* [PATCH v5 0/1] PCI/IOV: Add reentrant locking in sriov_add_vfs/sriov_del_vfs
@ 2026-03-03 8:09 Ionut Nechita (Wind River)
2026-03-03 8:09 ` [PATCH v5 1/1] PCI/IOV: Add reentrant locking in sriov_add_vfs/sriov_del_vfs for complete serialization Ionut Nechita (Wind River)
0 siblings, 1 reply; 6+ messages in thread
From: Ionut Nechita (Wind River) @ 2026-03-03 8:09 UTC (permalink / raw)
To: linux-pci, bhelgaas
Cc: helgaas, sebott, schnelle, bblock, alifm, julianr, dtatulea, mani,
ionut_n2001, sunlightlinux, linux-kernel, stable,
Ionut Nechita (Wind River)
Hi Bjorn,
This is v5 of the fix for the SR-IOV race between driver .remove()
and concurrent hotplug events (particularly on s390).
Changes since v4 (Feb 28):
- Replaced local pci_rescan_remove_owner variable with
mutex_get_owner() to check lock ownership, as suggested by
Manivannan Sadhasivam and agreed by Benjamin Block
- Removed owner tracking from pci_lock_rescan_remove() and
pci_unlock_rescan_remove() - they are now unchanged from upstream
- Rebased on linux-next (20260302)
Changes since v3 (Feb 25):
- Rebased on linux-next (next-20260227)
- Declared pci_rescan_remove_owner as const pointer
(const struct task_struct *) to make clear it is not meant to
modify the task (Benjamin Block)
- Added Reviewed-by and Tested-by from Benjamin Block (IBM)
Changes since v2 (Feb 19):
- Rebased on linux-next (next-20260225)
- Added Tested-by from Dragos Tatulea (NVIDIA)
- No code changes from v2
Changes since v1 (Feb 14):
- Renamed from pci_lock_rescan_remove_nested() to
pci_lock_rescan_remove_reentrant() to avoid confusion with
mutex_lock_nested() lockdep annotations (Benjamin Block)
- Added pci_unlock_rescan_remove_reentrant(const bool locked) helper
to avoid open-coding conditional unlock at each call site
(Benjamin Block)
- Moved declarations from drivers/pci/pci.h to include/linux/pci.h
alongside existing lock/unlock declarations (Benjamin Block)
- Simplified callers: removed negation of return value and manual
conditional unlock in favor of the paired lock/unlock helpers
The problem: on s390, platform-generated hot-unplug events for VFs
can race with sriov_del_vfs() when a PF driver is being unloaded.
The platform event handler takes pci_rescan_remove_lock, but
sriov_del_vfs() does not, leading to double removal and list
corruption.
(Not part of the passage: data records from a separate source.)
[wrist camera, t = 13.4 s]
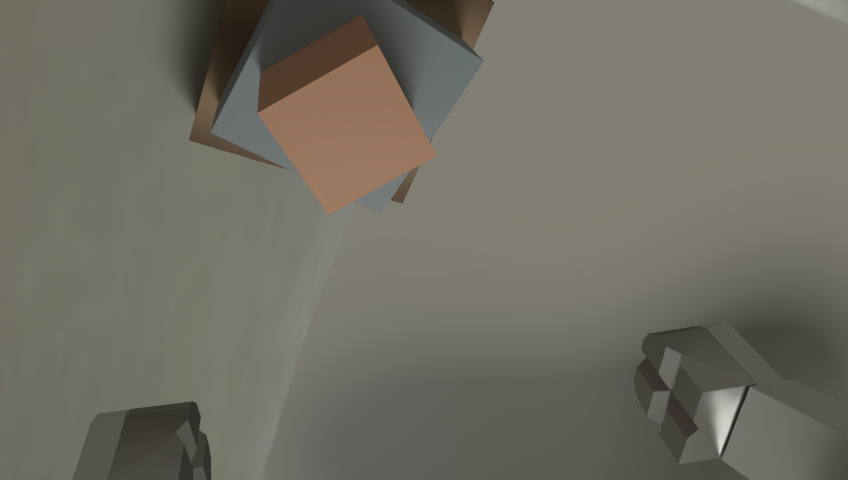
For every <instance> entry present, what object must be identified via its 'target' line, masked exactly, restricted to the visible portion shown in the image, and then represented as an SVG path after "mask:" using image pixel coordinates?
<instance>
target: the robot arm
mask: <svg viewBox="0 0 848 480" xmlns="http://www.w3.org/2000/svg"><path fill="white" fill-rule="evenodd" d="M641 350H642V352H643V353H644V354H645V356H646V358H645V359H644V360H643V361H642V362H641V363H640V364H639V365H638V366H637V369H636V374H635V379H634V383H635V389H636V395H637V398H638V400H639V403H640V405H641V407H642V408H643V410H644V412H645V413H646V415H647V416H648V417H650V418H651V419H653V420H655V421H657V422H658V423H660V424H661V428H660V436H661V438H662V439H663V441H664V442H665V444H666V445H667V447H668V448H669V450H670V451H671V453H672V454H673V456H674V457H675V459H676V460H677V462H678V463H679V464H682V463H689V462H695V461H701V460H708V459H714V458H721V457H722V460H723V461H724V462H726V463H727V464H729V465H730V466H731V467H733V468H734V469H736V470H737V471H738V472H740V473H741V474H743V475H744V476H746V477H747V478H748V479H750V480H848V405H845V404H843V403H841V402H839V401H837V400H835V399H832V398H830V397H828V396H826V395H824V394H821V393H819V392H817V391H815V390H813V389H811V388H808V387H806V386H804V385H802V384H800V383H797V382H795V381H793V380H785V381H783V380H782V379H781V378H780V376H779V375H777V373H775V371H774V370H773V369H772V368H771V367H770V366H769V365H768V364H767V363H766V362H765V361H764V360H763V359H762V358H761V357H760V356H759V355H758V354H757V353H756V352H755V351H754V350H753V348H752V347H750V345H748V343H747V342H746V341H745V340H744V339H743V338H742V337H741V336H740V335H739V334H738V333H737V332H736V331H735V330H734V329H733V328H732V327H731V326H730V325H728V324H726V323H724V322H718V323H712V324H705V325H699V326H697V327H695V326H693V327H687V328H681V329H675V330H668V331H662V332H655V333H649V334H648V335H647V336H646V337H645V339H644V341H643V344H642V348H641ZM200 420H201V415H200V412H199V409H198V406H197V403H195V402H193V401H192V402H183V403H175V404H167V405H159V406H151V407H143V408H135V409H131V410H125V411H116V412H108V413H100V414H98V415H97V416H96V417H95V418H94V420H93V421H92V422H91V425H90V428H89V431H88V434H87V437H86V440H85V443H84V446H83V449H82V452H81V455H80V459H79V462H78V465H77V468H76V471H75V474H74V477H73V480H211V455H210V448H209V443H208V440H207V436H206V434H204V433H202V432H201V431H199V428H200Z"/></svg>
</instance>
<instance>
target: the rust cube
mask: <svg viewBox="0 0 848 480" xmlns="http://www.w3.org/2000/svg"><path fill="white" fill-rule="evenodd" d="M257 114H258V115H259V117H260V118H261V119H262V121H263V122H264V124H265V125H266V126H267V128H268V129H269V131H270V132H271V134H272V135H273V136H274V138H275V139H276V141H277V142H278V144H279V145H280V146H281V148H282V149H283V151H284V152H285V153H286V155H287V156H288V158H289V159H290V161H291V162H292V163H293V165H294V166H295V168H296V169H297V171H298V172H299V173H300V175H301V176H302V178H303V179H304V180H305V182H306V183H307V185H308V186H309V188H310V189H311V190H312V192H313V193H314V195H315V196H316V198H317V199H318V200H319V202H320V203H321V205H322V206H323V207H324V209H325V210H326V212H327V213H328V215H329V214H331V213H333V212H335V211H336V210H338V209H340V208H342V207H344V206H346V205H347V204H349V203H351V202H353V201H355V200H357V199H358V198H360V197H362V196H364V195H366V194H368V193H370V192H371V191H373V190H375V189H377V188H379V187H381V186H382V185H384V184H386V183H388V182H390V181H392V180H393V179H395V178H397V177H399V176H401V175H403V174H404V173H406V172H408V171H410V170H412V169H414V168H415V167H417V166H419V165H421V164H423V163H425V162H426V161H428V160H430V159H432V158H434V157H436V153H435V152H434V150H433V148H432V146H431V144H430V142H429V140H428V138H427V136H426V134H425V133H424V131H423V129H422V127H421V125H420V123H419V121H418V119H417V117H416V116H415V114H414V112H413V110H412V108H411V106H410V104H409V102H408V100H407V99H406V97H405V95H404V93H403V91H402V89H401V87H400V85H399V84H398V82H397V80H396V78H395V76H394V74H393V72H392V70H391V69H390V67H389V65H388V63H387V61H386V59H385V57H384V55H383V54H382V52H381V50H380V48H379V46H378V44H377V42H376V40H375V39H374V37H373V35H372V33H371V31H370V29H369V27H368V25H367V24H366V22H365V20H364V18H363V16H362V14H361V15H360V16H358V17H356V18H354V19H353V20H351V21H349V22H347V23H346V24H344V25H342V26H340V27H339V28H337V29H335V30H333V31H332V32H330V33H328V34H326V35H325V36H323V37H321V38H319V39H318V40H316V41H314V42H312V43H311V44H309V45H307V46H305V47H304V48H302V49H300V50H298V51H297V52H295V53H293V54H291V55H290V56H288V57H286V58H284V59H283V60H281V61H279V62H277V63H276V64H274V65H272V66H270V67H269V68H267V69H265V70H263V71H262V72H260V82H259V95H258V109H257Z"/></svg>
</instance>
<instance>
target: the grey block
mask: <svg viewBox="0 0 848 480" xmlns="http://www.w3.org/2000/svg"><path fill="white" fill-rule="evenodd" d="M361 14H362V16H363V18H364V20H365V22H366V24H367V25H368V27H369V29H370V31H371V33H372V35H373V37H374V39H375V40H376V42H377V44H378V46H379V48H380V50H381V52H382V54H383V55H384V57H385V59H386V61H387V63H388V65H389V67H390V69H391V70H392V72H393V74H394V76H395V78H396V80H397V82H398V84H399V85H400V87H401V89H402V91H403V93H404V95H405V97H406V99H407V100H408V102H409V104H410V106H411V108H412V110H413V112H414V114H415V116H416V117H417V119H418V121H419V123H420V125H421V127H422V129H423V131H424V133H425V134H426V136H427V138H428V140H429V142H430V140H431V139H432V137H433V136H434V134H435V133H436V131H437V130H438V128H439V127H440V125H441V124H442V122H443V121H444V119H445V118H446V116H447V115H448V113H449V112H450V110H451V109H452V107H453V106H454V104H455V103H456V101H457V100H458V98H459V97H460V95H461V94H462V93H463V91H464V90H465V88H466V87H467V85H468V84H469V82H470V81H471V79H472V78H473V76H474V75H475V73H476V72H477V70H478V69H479V67H480V66H481V64H482V63H483V60H482V59H481V58H480V57H479V56H478V55H477V54H476V53H475V51H474V50H473V49H472V48H471V47H470V46H469V45H468V44H467V43H466V42H465V41H464V40H463V39H462V38H460V37H459V36H457V35H456V34H454V33H453V32H451V31H450V30H448V29H447V28H445V27H444V26H442V25H441V24H439V23H438V22H436V21H435V20H433V19H432V18H430V17H429V16H427V15H426V14H424V13H423V12H421V11H420V10H418V9H417V8H415V7H414V6H412V5H411V4H409V3H408V2H406V1H405V0H270V1H269V3H268V5H267V7H266V9H265V11H264V13H263V15H262V17H261V19H260V20H259V22H258V24H257V26H256V28H255V30H254V32H253V34H252V36H251V38H250V40H249V42H248V44H247V46H246V48H245V50H244V52H243V54H242V56H241V58H240V60H239V62H238V64H237V66H236V68H235V70H234V72H233V74H232V76H231V78H230V80H229V82H228V84H227V86H226V88H225V90H224V91H223V93H222V95H221V97H220V99H219V101H218V105H217V108H216V112H215V116H214V120H213V124H212V128H211V132H210V133H213V134H215V135H217V136H219V137H221V138H223V139H225V140H227V141H229V142H232V143H234V144H236V145H238V146H240V147H242V148H244V149H246V150H248V151H250V152H253V153H255V154H257V155H259V156H261V157H263V158H265V159H267V160H269V161H272V162H274V163H276V164H278V165H280V166H282V167H284V168H286V169H288V170H291V171H293V172H295V173H297V174H299V175H300V173H299V172H298V171H297V169H296V168H295V166H294V165H293V163H292V162H291V161H290V159H289V158H288V156H287V155H286V153H285V152H284V151H283V149H282V148H281V146H280V145H279V144H278V142H277V141H276V139H275V138H274V136H273V135H272V134H271V132H270V131H269V129H268V128H267V126H266V125H265V124H264V122H263V121H262V119H261V118H260V117H259V115H258V114H257V109H258V95H259V82H260V72H262V71H263V70H265V69H267V68H269V67H270V66H272V65H274V64H276V63H277V62H279V61H281V60H283V59H284V58H286V57H288V56H290V55H291V54H293V53H295V52H297V51H298V50H300V49H302V48H304V47H305V46H307V45H309V44H311V43H312V42H314V41H316V40H318V39H319V38H321V37H323V36H325V35H326V34H328V33H330V32H332V31H333V30H335V29H337V28H339V27H340V26H342V25H344V24H346V23H347V22H349V21H351V20H353V19H354V18H356V17H358V16H360V15H361ZM409 172H410V171H408V172H406V173H404V174H403V175H401V176H399V177H397V178H395V179H393V180H392V181H390V182H388V183H386V184H384V185H382V186H381V187H379V188H377V189H375V190H373V191H371V192H370V193H368V194H366V195H364V196H362V197H360V198H358V199H357V200H355V201H356V202H358V203H360V204H362V205H364V206H366V207H369V208H371V209H373V210H375V211H377V212H379V213H382V212H383V210H384V209H385V207H386V206H387V204H388V203H389V201H390V200H391V198H392V197H393V195H394V194H395V192H396V191H397V189H398V188H399V186H400V185H401V183H402V182H403V180H404V179H405V178H406V176H407V175H408V173H409Z"/></svg>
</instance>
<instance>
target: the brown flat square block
mask: <svg viewBox="0 0 848 480" xmlns="http://www.w3.org/2000/svg"><path fill="white" fill-rule="evenodd" d="M269 1H270V0H226V4H225V7H224V11H223V15H222V19H221V22H220V26H219V30H218V34H217V37H216V41H215V45H214V49H213V52H212V56H211V60H210V64H209V67H208V71H207V75H206V79H205V82H204V86H203V90H202V94H201V97H200V101H199V105H198V109H197V112H196V116H195V120H194V123H193V127H192V131H191V135H190V138H189V140H190V141H193V142H197V143H200V144H203V145H207V146H210V147H213V148H217V149H220V150H224V151H227V152H230V153H234V154H237V155H240V156H244V157H247V158H251V159H254V160H257V161H261V162H264V163H267V164H271V165H274V166H278V167H281V168H284V167H282V166H280V165H278V164H276V163H274V162H272V161H269V160H267V159H265V158H263V157H261V156H259V155H257V154H255V153H253V152H250V151H248V150H246V149H244V148H242V147H240V146H238V145H236V144H234V143H232V142H229V141H227V140H225V139H223V138H221V137H219V136H217V135H215V134H213V133H210V132H211V128H212V124H213V120H214V116H215V112H216V108H217V105H218V101H219V99H220V97H221V95H222V93H223V91H224V90H225V88H226V86H227V84H228V82H229V80H230V78H231V76H232V74H233V72H234V70H235V68H236V66H237V64H238V62H239V60H240V58H241V56H242V54H243V52H244V50H245V48H246V46H247V44H248V42H249V40H250V38H251V36H252V34H253V32H254V30H255V28H256V26H257V24H258V22H259V20H260V19H261V17H262V15H263V13H264V11H265V9H266V7H267V5H268V3H269ZM405 1H406V2H408V3H409V4H411V5H412V6H414V7H415V8H417V9H418V10H420V11H421V12H423V13H424V14H426V15H427V16H429V17H430V18H432V19H433V20H435V21H436V22H438V23H439V24H441V25H442V26H444V27H445V28H447V29H448V30H450V31H451V32H453V33H454V34H456V35H457V36H459V37H460V38H462V39H463V40H464V41H465V42H466V43H467V44H468V45H469V46H470V47H471V48H472V49H473V48H474V45H475V43H476V41H477V39H478V37H479V35H480V32H481V30H482V28H483V26H484V24H485V21H486V19H487V17H488V15H489V13H490V11H491V8H492V6H493V4H494V2H493V1H492V0H405ZM432 138H433V137H432ZM430 142H431V140H430ZM419 166H420V165H419ZM419 166H417V167H415V168H414V169H412V170H410V172H409V173H408V175H407V176H406V178H405V179H404V180H403V182H402V183H401V185H400V186H399V188H398V189H397V191H396V192H395V194H394V195H393V197H392V198H391V200H393V201H396V202H399V203H403V201H404V199H405V196H406V194H407V192H408V190H409V188H410V185H411V183H412V181H413V179H414V177H415V175H416V173H417V170H418V168H419ZM284 169H286V168H284Z"/></svg>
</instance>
We cannot use a plain mutex_lock() because
sriov_del_vfs() may be called from paths that already hold the
lock (deadlock), and mutex_trylock() cannot distinguish self from
other holders.
The fix introduces pci_lock_rescan_remove_reentrant() which uses
mutex_get_owner() to check if the current task already holds the
lock, avoiding both deadlock and the trylock problem.
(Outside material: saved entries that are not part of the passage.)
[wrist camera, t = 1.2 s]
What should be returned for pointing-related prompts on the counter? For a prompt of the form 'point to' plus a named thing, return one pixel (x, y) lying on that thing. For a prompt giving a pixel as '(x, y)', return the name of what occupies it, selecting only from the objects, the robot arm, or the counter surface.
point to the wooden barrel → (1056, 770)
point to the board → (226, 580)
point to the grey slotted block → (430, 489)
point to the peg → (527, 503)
Link: https://lore.kernel.org/linux-pci/20260214193235.262219-3-ionut.nechita@windriver.com/ [v1]
Link: https://lore.kernel.org/linux-pci/20260219212648.82606-1-ionut.nechita@windriver.com/ [v2]
Link: https://lore.kernel.org/linux-pci/20260225202434.18737-1-ionut.nechita@windriver.com/ [v3]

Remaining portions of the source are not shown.